Bishop Ronaldo Álvarez sentenced to 26 years in prison in Nicaragua, has citizenship stripped

A Nicaraguan Catholic Bishop has been sentenced to decades in prison, and has had his citizenship removed after he was charged with being a “traitor to the homeland”.

The cleric and sharp critic of Nicaragua’s president, dictator Daniel Ortega, has begun his sentence – after he declined to be expelled to the United States in an effort to stay with persecuted Catholics in Nicaragua.

Gript reported earlier this month on the escalating persecution of Catholics in the central American nation, which saw the country pushed into the top 50 on the World Watch List for Christian persecution for the first time.

Álvarez has been one of the most vocal critics of the dictatorial regime of Daniel Ortega, who has ruled Nicaragua for more than 15 years after being reelected in 2007. 

Bishop Álvarez played an important role in mediation efforts between the Nicaraguan government and protesters in 2018 following intense civil unrest – calling for the removal of Ortega – and which claimed the lives of more than 360 people. However, due to his role in the mediation efforts, he has been accused by the country’s president of trying to overthrow him.

Having been under house arrest since August 2022, Alvarez refused to be banished from his native country, and was sentenced to the lengthy prison term for “treason against the homeland”. He was also found guilty of “undermining national integrity” and the propagation of “false news”. According to the sentence, Álvarez must be imprisoned until April 13, 2049.

The Bishop refused to leave the country, which has seen a mass exile of priests, along with the Missionaries of Charity, the Catholic order of nuns founded by Mother Teresa. The apostolic nuncio was also ordered to leave the county, and Catholic news organisations have been forced to shut amidst an onslaught from Ortega’s government.

The sentence against Álvarez came on Friday, just one day after the dictatorship deported 222 political prisoners, including four priests, to the United States. In a speech, President Ortega said himself that the Bishop refused to get on a plane with the deportees. 

Álvarez decided to stay to accompany the Catholics who are suffering the repression of the dictatorship in Nicaragua, Catholic News Agency (CNA) reported.

In a statement released on Friday following the deportation of the Nicaraguan political prisoners, Rep. Chris Smith, chair of the House Global Health, Global Human Rights, and International Organisations Subcommittee of the United States House of Representatives, said: “We must continue to work to combat the brutal Ortega regime and free the remaining prisoners — including courageous Bishop Rolando Álvarez, who refuses to abandon his flock.” 

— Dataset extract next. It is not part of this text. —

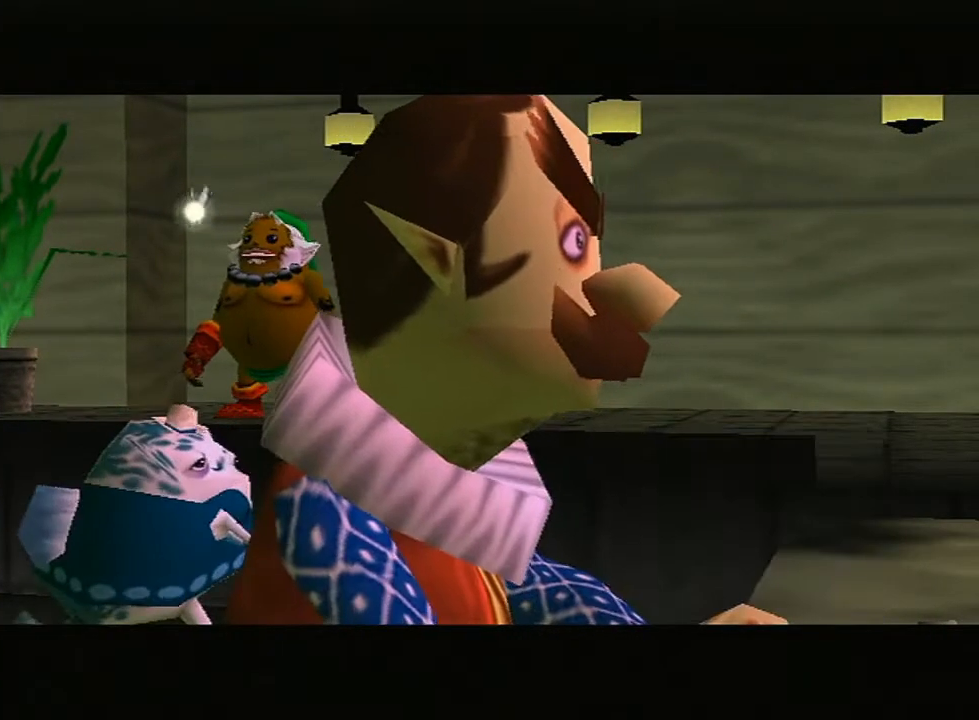
{"buttons": [], "left_stick": "center", "right_stick": "center", "events": [[33, "B", "down"], [67, "B", "up"], [100, "B", "down"], [150, "B", "up"], [217, "B", "down"], [283, "B", "up"], [350, "B", "down"], [367, "B", "up"], [400, "B", "down"], [467, "B", "up"]]}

The congressman appealed to Pope Francis in his comments, adding: “He is truly a Christ-like figure with a servant’s heart, and we continue to urge Pope Francis to speak unequivocally on his behalf and seek his release”.

Pope Francis said he was “saddened” by the news, as he expressed concern over the situation in Nicaragua.

“I have been very saddened by the news that comes from Nicaragua and I cannot help but remember here with concern the Bishop of Matagalpa, Msgr. Rolando Álvarez, whom I love so much, sentenced to 26 years in prison, and also the people who were deported in the United States,” he said following the Angelus prayer in St. Peter’s Square on Sunday.

The Pope prayed for Mary’s intercession to open the hearts of the “responsible politicians and all citizens” to the pursuit of peace, which he said can be achieved through the “patient exercise of dialogue.”